7. Democracy hasn’t eliminated inequality
Democratic governance has been widely championed as a path toward fairer societies, but studies show no consistent connection between democracy and income equality. Research examining 184 democracies from 1960-2010 found unequal wealth distribution persisted in many cases.
This happens because influential interest groups often capture political agendas, favoring the rich over the majority. While democracy encourages growth, this prosperity benefits the elites significantly more than the workforce.
Left-wing governments show only marginal improvements. For instance, their influence on reducing the income shares of the richest citizens has been minimal compared to what might be expected.
Examples
- Researchers found no strong link between democracy and equal wealth.
- Wealthy interest groups influence many democratic systems to protect their assets.
- Leftist governments barely shifted income share from the top one percent.
8. Trade unions play a larger role in reducing inequality
When workers band together, they gain more negotiating power with employers.
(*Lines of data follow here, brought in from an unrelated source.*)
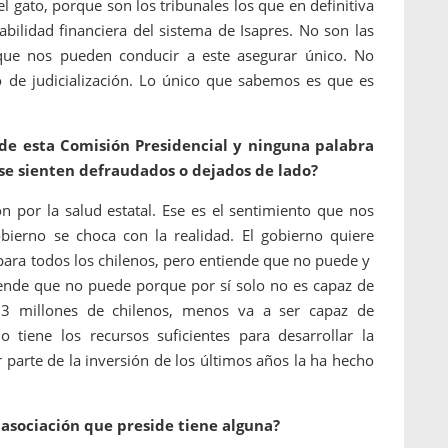
l gato, porque son los tribunales los que en definitiva
abilidad financiera del sistema de Isapres. No son las
s que nos pueden conducir a este asegurar único. No
 de judicialización. Lo único que sabemos es que es
de esta Comisión Presidencial y ninguna palabra
¿se sienten defraudados o dejados de lado?
n por la salud estatal. Ese es el sentimiento que nos
ierno se choca con la realidad. El gobierno quiere
 para todos los chilenos, pero entiende que no puede y
tiende que no puede porque por sí solo no es capaz de
3 millones de chilenos, menos va a ser capaz de
 tiene los recursos suficientes para desarrollar la
r parte de la inversión de los últimos años la ha hecho
la asociación que preside tiene alguna?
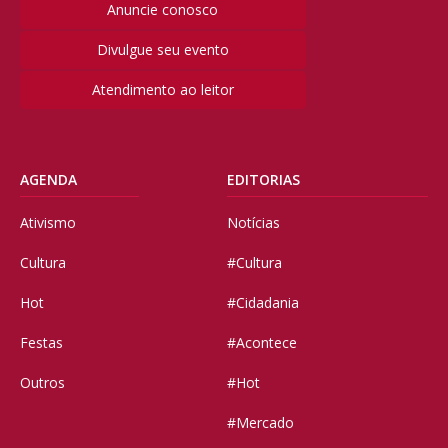
Anuncie conosco
Divulgue seu evento
Atendimento ao leitor
AGENDA
EDITORIAS
Ativismo
Notícias
Cultura
#Cultura
Hot
#Cidadania
Festas
#Acontece
Outros
#Hot
#Mercado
Historically, unions have helped workers secure higher wages and better conditions, narrowing wealth gaps between employers and employees.
Powerful union movements emerged during periods of extreme inequality, harnessing collective bargaining for change. However, in times of relative abundance, union influence and membership often decline, reducing their overall societal impact.
Real examples show the importance of labor coalition at both local and national levels to help bridge income divides.
Examples
- Unionized industries in the 20th century saw fairer wages across classes.
- Depressions typically fueled stronger pushes for worker’s rights.
- Declines in union membership correlated with growing inequality in modern economies.
9. Economic reforms are ideas still being tested
The book suggests economic policies now under academic discussion, like a universal basic income or higher taxes on the wealthy, could reduce inequality. British economist Anthony Atkinson has proposed measures such as child allowances, capital tax reforms, and stronger wage standards to narrow income gaps.
Yet, these policies face challenges, namely financial costs and resistance from beneficiaries of the status quo. Their feasibility can only be confirmed once implemented, and drastic shifts might still be needed to counter inequality without upheaval.
Despite uncertainty, such discussions represent steps toward actionable solutions.
Examples
- Atkinson’s plans feature wealth taxes and wage guarantees.
- European leaders also consider universal income experiments.
- Redistribution policies depend on public support and institutional willingness.
Takeaways
- Support worker-led initiatives like unions to demand fairer wages and better conditions.
- Advocate for small-scale experiments like universal income pilots in your community.
- Educate yourself about local income disparities and engage in meaningful activism to combat them.